● **Task requirements**:
Rewrite the items below, substituting "place" for every occurrence of "locality" and leaving everything else unchanged.

● **Given records**:
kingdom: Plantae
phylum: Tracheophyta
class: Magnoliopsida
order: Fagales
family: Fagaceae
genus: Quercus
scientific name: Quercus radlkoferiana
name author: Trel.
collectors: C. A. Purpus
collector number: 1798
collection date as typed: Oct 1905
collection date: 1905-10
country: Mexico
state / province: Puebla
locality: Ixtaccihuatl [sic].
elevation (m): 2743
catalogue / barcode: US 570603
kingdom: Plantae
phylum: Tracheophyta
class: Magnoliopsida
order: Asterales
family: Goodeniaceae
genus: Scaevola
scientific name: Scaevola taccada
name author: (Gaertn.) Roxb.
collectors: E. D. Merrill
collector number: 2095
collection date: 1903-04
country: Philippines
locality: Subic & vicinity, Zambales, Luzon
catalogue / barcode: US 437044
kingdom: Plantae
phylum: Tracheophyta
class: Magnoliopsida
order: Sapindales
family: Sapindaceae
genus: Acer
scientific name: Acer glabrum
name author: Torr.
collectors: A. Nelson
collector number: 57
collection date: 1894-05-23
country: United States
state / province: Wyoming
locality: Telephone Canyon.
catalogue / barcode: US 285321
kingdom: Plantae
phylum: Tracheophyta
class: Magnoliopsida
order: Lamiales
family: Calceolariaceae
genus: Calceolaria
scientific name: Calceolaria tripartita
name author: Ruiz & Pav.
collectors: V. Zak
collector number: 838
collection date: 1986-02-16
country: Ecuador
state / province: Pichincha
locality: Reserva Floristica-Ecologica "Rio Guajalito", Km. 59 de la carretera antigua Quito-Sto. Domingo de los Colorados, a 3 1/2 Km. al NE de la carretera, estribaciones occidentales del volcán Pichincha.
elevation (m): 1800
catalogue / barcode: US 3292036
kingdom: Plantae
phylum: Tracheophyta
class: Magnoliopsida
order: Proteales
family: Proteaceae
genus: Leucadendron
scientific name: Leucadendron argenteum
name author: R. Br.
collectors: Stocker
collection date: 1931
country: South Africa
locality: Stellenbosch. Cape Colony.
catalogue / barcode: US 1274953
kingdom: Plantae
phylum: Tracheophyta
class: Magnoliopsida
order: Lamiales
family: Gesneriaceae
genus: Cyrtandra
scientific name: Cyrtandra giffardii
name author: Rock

● **Task result**:
kingdom: Plantae
phylum: Tracheophyta
class: Magnoliopsida
order: Fagales
family: Fagaceae
genus: Quercus
scientific name: Quercus radlkoferiana
name author: Trel.
collectors: C. A. Purpus
collector number: 1798
collection date as typed: Oct 1905
collection date: 1905-10
country: Mexico
state / province: Puebla
place: Ixtaccihuatl [sic].
elevation (m): 2743
catalogue / barcode: US 570603
kingdom: Plantae
phylum: Tracheophyta
class: Magnoliopsida
order: Asterales
family: Goodeniaceae
genus: Scaevola
scientific name: Scaevola taccada
name author: (Gaertn.) Roxb.
collectors: E. D. Merrill
collector number: 2095
collection date: 1903-04
country: Philippines
place: Subic & vicinity, Zambales, Luzon
catalogue / barcode: US 437044
kingdom: Plantae
phylum: Tracheophyta
class: Magnoliopsida
order: Sapindales
family: Sapindaceae
genus: Acer
scientific name: Acer glabrum
name author: Torr.
collectors: A. Nelson
collector number: 57
collection date: 1894-05-23
country: United States
state / province: Wyoming
place: Telephone Canyon.
catalogue / barcode: US 285321
kingdom: Plantae
phylum: Tracheophyta
class: Magnoliopsida
order: Lamiales
family: Calceolariaceae
genus: Calceolaria
scientific name: Calceolaria tripartita
name author: Ruiz & Pav.
collectors: V. Zak
collector number: 838
collection date: 1986-02-16
country: Ecuador
state / province: Pichincha
place: Reserva Floristica-Ecologica "Rio Guajalito", Km. 59 de la carretera antigua Quito-Sto. Domingo de los Colorados, a 3 1/2 Km. al NE de la carretera, estribaciones occidentales del volcán Pichincha.
elevation (m): 1800
catalogue / barcode: US 3292036
kingdom: Plantae
phylum: Tracheophyta
class: Magnoliopsida
order: Proteales
family: Proteaceae
genus: Leucadendron
scientific name: Leucadendron argenteum
name author: R. Br.
collectors: Stocker
collection date: 1931
country: South Africa
place: Stellenbosch. Cape Colony.
catalogue / barcode: US 1274953
kingdom: Plantae
phylum: Tracheophyta
class: Magnoliopsida
order: Lamiales
family: Gesneriaceae
genus: Cyrtandra
scientific name: Cyrtandra giffardii
name author: Rock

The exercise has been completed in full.